--- Begin TASK INPUTS ---

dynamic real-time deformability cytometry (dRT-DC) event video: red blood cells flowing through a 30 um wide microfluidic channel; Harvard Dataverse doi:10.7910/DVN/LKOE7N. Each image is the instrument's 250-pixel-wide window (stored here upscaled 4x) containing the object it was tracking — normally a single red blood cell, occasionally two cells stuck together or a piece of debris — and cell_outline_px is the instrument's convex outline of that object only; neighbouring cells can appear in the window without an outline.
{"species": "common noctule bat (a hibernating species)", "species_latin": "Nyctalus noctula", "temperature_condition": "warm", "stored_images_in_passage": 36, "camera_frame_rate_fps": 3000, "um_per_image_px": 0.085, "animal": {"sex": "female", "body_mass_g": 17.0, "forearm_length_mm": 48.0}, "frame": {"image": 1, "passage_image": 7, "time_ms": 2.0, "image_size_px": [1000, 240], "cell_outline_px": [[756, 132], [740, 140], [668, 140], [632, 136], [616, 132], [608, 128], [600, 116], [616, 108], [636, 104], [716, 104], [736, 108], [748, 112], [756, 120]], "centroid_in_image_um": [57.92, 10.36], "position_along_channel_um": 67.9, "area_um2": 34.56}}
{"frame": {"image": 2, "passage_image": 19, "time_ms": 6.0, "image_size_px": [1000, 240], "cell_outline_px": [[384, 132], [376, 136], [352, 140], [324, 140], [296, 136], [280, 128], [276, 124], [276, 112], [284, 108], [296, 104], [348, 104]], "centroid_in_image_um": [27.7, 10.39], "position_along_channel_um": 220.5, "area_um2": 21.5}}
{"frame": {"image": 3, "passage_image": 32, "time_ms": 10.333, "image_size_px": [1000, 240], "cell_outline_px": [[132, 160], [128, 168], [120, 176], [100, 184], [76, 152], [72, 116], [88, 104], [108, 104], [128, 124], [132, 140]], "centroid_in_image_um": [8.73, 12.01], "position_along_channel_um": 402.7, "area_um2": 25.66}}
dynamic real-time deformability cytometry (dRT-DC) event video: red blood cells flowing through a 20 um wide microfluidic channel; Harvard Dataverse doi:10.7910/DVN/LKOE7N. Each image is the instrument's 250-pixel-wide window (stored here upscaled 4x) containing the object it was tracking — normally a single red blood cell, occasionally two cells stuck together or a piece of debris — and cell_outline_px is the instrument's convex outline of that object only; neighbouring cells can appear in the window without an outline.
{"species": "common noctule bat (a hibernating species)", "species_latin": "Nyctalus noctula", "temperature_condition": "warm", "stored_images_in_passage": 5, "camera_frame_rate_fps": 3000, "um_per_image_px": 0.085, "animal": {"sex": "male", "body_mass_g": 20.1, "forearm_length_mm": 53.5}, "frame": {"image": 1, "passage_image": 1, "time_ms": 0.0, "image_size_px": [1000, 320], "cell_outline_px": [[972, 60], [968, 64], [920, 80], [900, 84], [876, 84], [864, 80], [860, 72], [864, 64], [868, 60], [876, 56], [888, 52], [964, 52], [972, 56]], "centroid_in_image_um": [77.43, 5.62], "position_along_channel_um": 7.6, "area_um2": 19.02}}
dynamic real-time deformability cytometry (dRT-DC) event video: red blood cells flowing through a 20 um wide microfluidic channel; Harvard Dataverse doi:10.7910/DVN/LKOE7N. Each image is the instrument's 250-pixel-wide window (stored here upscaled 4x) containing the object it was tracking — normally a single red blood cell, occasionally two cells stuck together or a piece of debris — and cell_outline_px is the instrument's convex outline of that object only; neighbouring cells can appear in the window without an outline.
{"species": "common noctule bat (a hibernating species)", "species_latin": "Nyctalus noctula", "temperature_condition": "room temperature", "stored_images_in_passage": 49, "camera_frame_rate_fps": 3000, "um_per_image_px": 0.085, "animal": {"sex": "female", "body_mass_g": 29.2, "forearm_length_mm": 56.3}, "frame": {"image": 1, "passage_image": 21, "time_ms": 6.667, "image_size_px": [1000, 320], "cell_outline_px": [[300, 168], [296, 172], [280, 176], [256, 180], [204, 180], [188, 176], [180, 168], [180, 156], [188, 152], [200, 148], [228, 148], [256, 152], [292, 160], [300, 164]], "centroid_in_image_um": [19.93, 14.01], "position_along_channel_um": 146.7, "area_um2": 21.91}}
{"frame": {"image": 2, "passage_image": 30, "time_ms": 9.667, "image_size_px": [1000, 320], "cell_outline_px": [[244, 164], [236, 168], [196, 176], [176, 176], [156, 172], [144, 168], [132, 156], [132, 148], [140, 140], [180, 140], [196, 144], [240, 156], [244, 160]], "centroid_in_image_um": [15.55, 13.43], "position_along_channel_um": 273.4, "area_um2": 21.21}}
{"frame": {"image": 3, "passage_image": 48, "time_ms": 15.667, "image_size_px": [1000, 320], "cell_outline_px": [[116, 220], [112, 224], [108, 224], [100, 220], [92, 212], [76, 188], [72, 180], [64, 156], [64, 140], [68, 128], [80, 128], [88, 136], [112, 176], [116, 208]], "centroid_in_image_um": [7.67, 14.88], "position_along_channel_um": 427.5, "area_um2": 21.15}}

--- End TASK INPUTS ---

WORK TO BE COMPLETED: Copy out all of the records shown above exactly.

FINISHED TASK:
dynamic real-time deformability cytometry (dRT-DC) event video: red blood cells flowing through a 30 um wide microfluidic channel; Harvard Dataverse doi:10.7910/DVN/LKOE7N. Each image is the instrument's 250-pixel-wide window (stored here upscaled 4x) containing the object it was tracking — normally a single red blood cell, occasionally two cells stuck together or a piece of debris — and cell_outline_px is the instrument's convex outline of that object only; neighbouring cells can appear in the window without an outline.
{"species": "common noctule bat (a hibernating species)", "species_latin": "Nyctalus noctula", "temperature_condition": "warm", "stored_images_in_passage": 36, "camera_frame_rate_fps": 3000, "um_per_image_px": 0.085, "animal": {"sex": "female", "body_mass_g": 17.0, "forearm_length_mm": 48.0}, "frame": {"image": 1, "passage_image": 7, "time_ms": 2.0, "image_size_px": [1000, 240], "cell_outline_px": [[756, 132], [740, 140], [668, 140], [632, 136], [616, 132], [608, 128], [600, 116], [616, 108], [636, 104], [716, 104], [736, 108], [748, 112], [756, 120]], "centroid_in_image_um": [57.92, 10.36], "position_along_channel_um": 67.9, "area_um2": 34.56}}
{"frame": {"image": 2, "passage_image": 19, "time_ms": 6.0, "image_size_px": [1000, 240], "cell_outline_px": [[384, 132], [376, 136], [352, 140], [324, 140], [296, 136], [280, 128], [276, 124], [276, 112], [284, 108], [296, 104], [348, 104]], "centroid_in_image_um": [27.7, 10.39], "position_along_channel_um": 220.5, "area_um2": 21.5}}
{"frame": {"image": 3, "passage_image": 32, "time_ms": 10.333, "image_size_px": [1000, 240], "cell_outline_px": [[132, 160], [128, 168], [120, 176], [100, 184], [76, 152], [72, 116], [88, 104], [108, 104], [128, 124], [132, 140]], "centroid_in_image_um": [8.73, 12.01], "position_along_channel_um": 402.7, "area_um2": 25.66}}
dynamic real-time deformability cytometry (dRT-DC) event video: red blood cells flowing through a 20 um wide microfluidic channel; Harvard Dataverse doi:10.7910/DVN/LKOE7N. Each image is the instrument's 250-pixel-wide window (stored here upscaled 4x) containing the object it was tracking — normally a single red blood cell, occasionally two cells stuck together or a piece of debris — and cell_outline_px is the instrument's convex outline of that object only; neighbouring cells can appear in the window without an outline.
{"species": "common noctule bat (a hibernating species)", "species_latin": "Nyctalus noctula", "temperature_condition": "warm", "stored_images_in_passage": 5, "camera_frame_rate_fps": 3000, "um_per_image_px": 0.085, "animal": {"sex": "male", "body_mass_g": 20.1, "forearm_length_mm": 53.5}, "frame": {"image": 1, "passage_image": 1, "time_ms": 0.0, "image_size_px": [1000, 320], "cell_outline_px": [[972, 60], [968, 64], [920, 80], [900, 84], [876, 84], [864, 80], [860, 72], [864, 64], [868, 60], [876, 56], [888, 52], [964, 52], [972, 56]], "centroid_in_image_um": [77.43, 5.62], "position_along_channel_um": 7.6, "area_um2": 19.02}}
dynamic real-time deformability cytometry (dRT-DC) event video: red blood cells flowing through a 20 um wide microfluidic channel; Harvard Dataverse doi:10.7910/DVN/LKOE7N. Each image is the instrument's 250-pixel-wide window (stored here upscaled 4x) containing the object it was tracking — normally a single red blood cell, occasionally two cells stuck together or a piece of debris — and cell_outline_px is the instrument's convex outline of that object only; neighbouring cells can appear in the window without an outline.
{"species": "common noctule bat (a hibernating species)", "species_latin": "Nyctalus noctula", "temperature_condition": "room temperature", "stored_images_in_passage": 49, "camera_frame_rate_fps": 3000, "um_per_image_px": 0.085, "animal": {"sex": "female", "body_mass_g": 29.2, "forearm_length_mm": 56.3}, "frame": {"image": 1, "passage_image": 21, "time_ms": 6.667, "image_size_px": [1000, 320], "cell_outline_px": [[300, 168], [296, 172], [280, 176], [256, 180], [204, 180], [188, 176], [180, 168], [180, 156], [188, 152], [200, 148], [228, 148], [256, 152], [292, 160], [300, 164]], "centroid_in_image_um": [19.93, 14.01], "position_along_channel_um": 146.7, "area_um2": 21.91}}
{"frame": {"image": 2, "passage_image": 30, "time_ms": 9.667, "image_size_px": [1000, 320], "cell_outline_px": [[244, 164], [236, 168], [196, 176], [176, 176], [156, 172], [144, 168], [132, 156], [132, 148], [140, 140], [180, 140], [196, 144], [240, 156], [244, 160]], "centroid_in_image_um": [15.55, 13.43], "position_along_channel_um": 273.4, "area_um2": 21.21}}
{"frame": {"image": 3, "passage_image": 48, "time_ms": 15.667, "image_size_px": [1000, 320], "cell_outline_px": [[116, 220], [112, 224], [108, 224], [100, 220], [92, 212], [76, 188], [72, 180], [64, 156], [64, 140], [68, 128], [80, 128], [88, 136], [112, 176], [116, 208]], "centroid_in_image_um": [7.67, 14.88], "position_along_channel_um": 427.5, "area_um2": 21.15}}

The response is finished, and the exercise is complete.